■ **Required work**
Pick up the excerpt on gravity and magnetic data inversion after its final sentence and continue it in the same style.

Recently, Pallero et al. (2021) presented the MATLAB software package “GRAVPSO2D” for the 2-D inversion of gravity data. They focus on the nonlinear problem of the estimation of the basement geometry in sedimentary basins and use a broad family of PSO optimizers. The source codes and the package are freely available and can represent an important tool to boost the adoption of PSO by the geophysical research community. Besides the synthetic and real case studies that prove the efficiency of the code, Pallero et al. (2021) present a full description of the implemented methodologies, the possible workflows, as well as the guidelines for running the optimization. Conceptually, GRAVPSO2D implies the juxtaposition of rectangles along the profile, whose top represents the topography, whereas the bottom corresponds to the sediments-basement interface. The input data for the inversion are the Bouguer gravity anomalies observed along the profile. The anomaly generated over each observation point by a 2-D model composed of juxtaposed rectangles is computed with a forward operator as a function of the rectangles and their position with respect to the point and as a function of the rectangles bottom depth. The algorithm considers the latter, i.e., the elevation of the rectangles bottom, as the problem unknowns. The package allows the use of constant or variable density contrasts (vertically or horizontally). The contribution of regional trends can also be modelled. The tool also performs the uncertainty analysis on the resulting model(s) by showing the inversion residuals, the best model and the equivalence region of the solutions. Moreover, the authors propose the analysis of the cumulative distribution of those models sampled during all the iterations and falling within a certain percentage of misfit tolerance.

4.2 Magnetic

The solution of the magnetic inverse problem is addressed according to several approaches. The basic analysis focuses on the retrieval of the main geometrical factors of the target, such as the shape, depth and magnetization properties (Abdelrahman et al. 2003, 2007; Abdelrahman and Essa 2005, 2015). Conventional methods to retrieve the model parameters of special features, such as thin sheets or dykes, are based on the least-square minimization approach (e.g., Abdelrahman and Sharafeldin 1996; Abdelrahman et al. 2009).

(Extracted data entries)

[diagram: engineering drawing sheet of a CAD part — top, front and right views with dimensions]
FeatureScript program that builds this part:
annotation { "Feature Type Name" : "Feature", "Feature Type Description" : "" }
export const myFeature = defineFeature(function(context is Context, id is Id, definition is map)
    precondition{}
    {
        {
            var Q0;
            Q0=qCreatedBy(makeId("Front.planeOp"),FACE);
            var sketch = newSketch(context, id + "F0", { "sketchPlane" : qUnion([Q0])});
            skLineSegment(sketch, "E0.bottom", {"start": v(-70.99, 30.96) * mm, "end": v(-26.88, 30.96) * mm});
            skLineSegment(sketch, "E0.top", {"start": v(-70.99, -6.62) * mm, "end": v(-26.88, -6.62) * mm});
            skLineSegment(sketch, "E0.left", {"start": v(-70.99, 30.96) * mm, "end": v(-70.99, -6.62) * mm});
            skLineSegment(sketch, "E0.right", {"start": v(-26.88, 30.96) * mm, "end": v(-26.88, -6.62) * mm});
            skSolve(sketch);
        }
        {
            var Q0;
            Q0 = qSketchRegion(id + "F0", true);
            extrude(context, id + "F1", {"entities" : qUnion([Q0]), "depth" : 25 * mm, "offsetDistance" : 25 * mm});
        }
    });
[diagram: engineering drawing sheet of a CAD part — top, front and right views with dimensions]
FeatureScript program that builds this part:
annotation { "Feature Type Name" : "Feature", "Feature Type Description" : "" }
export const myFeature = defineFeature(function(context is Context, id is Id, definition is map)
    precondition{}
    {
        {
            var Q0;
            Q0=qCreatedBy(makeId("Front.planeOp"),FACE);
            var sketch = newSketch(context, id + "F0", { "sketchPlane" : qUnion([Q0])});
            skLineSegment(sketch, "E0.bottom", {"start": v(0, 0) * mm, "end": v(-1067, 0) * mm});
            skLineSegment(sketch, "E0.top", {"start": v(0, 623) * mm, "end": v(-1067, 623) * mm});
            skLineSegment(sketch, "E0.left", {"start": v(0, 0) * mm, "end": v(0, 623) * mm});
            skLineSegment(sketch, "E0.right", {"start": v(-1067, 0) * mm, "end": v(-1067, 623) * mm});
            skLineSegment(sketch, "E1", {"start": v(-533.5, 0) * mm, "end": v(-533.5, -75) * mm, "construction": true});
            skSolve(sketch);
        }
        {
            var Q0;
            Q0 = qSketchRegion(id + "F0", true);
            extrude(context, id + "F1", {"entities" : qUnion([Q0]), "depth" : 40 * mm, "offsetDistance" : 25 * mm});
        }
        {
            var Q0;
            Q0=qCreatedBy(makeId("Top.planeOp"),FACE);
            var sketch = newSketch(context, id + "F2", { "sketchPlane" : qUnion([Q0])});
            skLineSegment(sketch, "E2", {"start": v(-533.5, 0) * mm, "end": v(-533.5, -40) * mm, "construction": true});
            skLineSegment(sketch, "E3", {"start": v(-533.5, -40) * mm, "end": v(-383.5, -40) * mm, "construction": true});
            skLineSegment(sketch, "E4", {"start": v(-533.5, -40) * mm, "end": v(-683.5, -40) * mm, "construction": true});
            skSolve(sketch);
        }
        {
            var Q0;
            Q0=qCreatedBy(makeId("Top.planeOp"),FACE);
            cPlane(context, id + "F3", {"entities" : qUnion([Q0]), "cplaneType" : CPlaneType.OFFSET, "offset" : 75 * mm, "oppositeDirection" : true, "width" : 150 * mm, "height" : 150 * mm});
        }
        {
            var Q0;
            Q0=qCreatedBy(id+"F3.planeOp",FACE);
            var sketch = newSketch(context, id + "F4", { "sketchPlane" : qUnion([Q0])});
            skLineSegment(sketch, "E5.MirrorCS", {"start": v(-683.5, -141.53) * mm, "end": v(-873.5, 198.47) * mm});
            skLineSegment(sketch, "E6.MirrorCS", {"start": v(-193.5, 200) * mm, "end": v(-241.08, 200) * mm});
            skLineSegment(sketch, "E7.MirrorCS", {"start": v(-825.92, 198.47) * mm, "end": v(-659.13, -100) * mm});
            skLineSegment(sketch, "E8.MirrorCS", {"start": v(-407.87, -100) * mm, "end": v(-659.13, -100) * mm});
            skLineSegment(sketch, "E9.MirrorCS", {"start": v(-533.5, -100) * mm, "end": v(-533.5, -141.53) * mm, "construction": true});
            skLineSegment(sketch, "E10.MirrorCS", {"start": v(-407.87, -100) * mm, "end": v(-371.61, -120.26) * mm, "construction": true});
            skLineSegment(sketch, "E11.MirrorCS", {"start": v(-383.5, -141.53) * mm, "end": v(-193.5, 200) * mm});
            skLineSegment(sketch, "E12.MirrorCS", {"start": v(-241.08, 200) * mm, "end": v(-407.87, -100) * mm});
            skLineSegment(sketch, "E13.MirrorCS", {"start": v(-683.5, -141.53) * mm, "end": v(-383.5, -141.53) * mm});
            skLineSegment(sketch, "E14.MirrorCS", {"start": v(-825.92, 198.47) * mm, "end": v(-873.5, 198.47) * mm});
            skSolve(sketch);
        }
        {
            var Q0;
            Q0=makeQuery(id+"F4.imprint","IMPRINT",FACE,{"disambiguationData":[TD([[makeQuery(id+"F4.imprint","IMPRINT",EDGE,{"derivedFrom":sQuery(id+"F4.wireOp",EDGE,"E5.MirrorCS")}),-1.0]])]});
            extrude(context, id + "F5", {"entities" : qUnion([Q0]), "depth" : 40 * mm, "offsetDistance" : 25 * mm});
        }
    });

■ **Final result**
Stochastic approaches have recently been introduced for the nonlinear inversion of magnetic anomalies caused by different geological features such as faults, thin dikes and spheres (Asfahani and Tlas 2007). Metaheuristic methods have been adopted to interpret the magnetic anomalies caused by simple features. A global optimization algorithm (the very fast SA) was developed to interpret gravity and magnetic anomalies over thin sheet-type structures for mineral exploration (Biswas 2016) and to interpret the total gradient of gravity and magnetic anomalies caused by thin dyke-like structure embedded in the shallow and deeper subsurface (Biswas et al. 2017). The model parameters are the amplitude coefficient, the exact origin of causative source, depth and shape factors. The GA is adopted to solve the general equation of magnetic anomalies in Kaftan (2017).

The PSO algorithm has recently been proposed for the interpretation of magnetic anomalies with simple geometry (e.g., isolated sources embedded in the subsurface). Essa and Elhussein (2018) test both noise-free and noisy synthetic and real-field data with a standard PSO algorithm. PSO demonstrates speed of convergence, solution stability, applicability for a fast evaluation of the best model-parameter values and a chance to provide the initial model for conventional least-square inversion. Essa and Elhussein (2020) apply classical PSO to several synthetic and real case studies for mineral exploration. To remove regional anomalies up to the third-order, they optimize the second moving average residual magnetic anomalies for different window lengths (s-values). The model parameters are the depth of the body, the amplitude coefficient, the angle of magnetization, the shape factor and the horizontal coordinates of the source along the profile. PSO input arguments are constant: 0.8 for inertia weight and 2 for the accelerations. For the field data set from Hamrawein area (Egypt), the data fitting between observed data and PSO-predicted response in shown in Fig. 13 with a final RMS value of 11.4 nT after 400 PSO iterations. The PSO outcome is also in good agreement with known geological and geophysical information. Even though Essa and Elhussein (2020) adopt a standard PSO algorithm (constant inertia and accelerations), they outline the PSO efficient computation and the solution robustness with respect to GA and SA.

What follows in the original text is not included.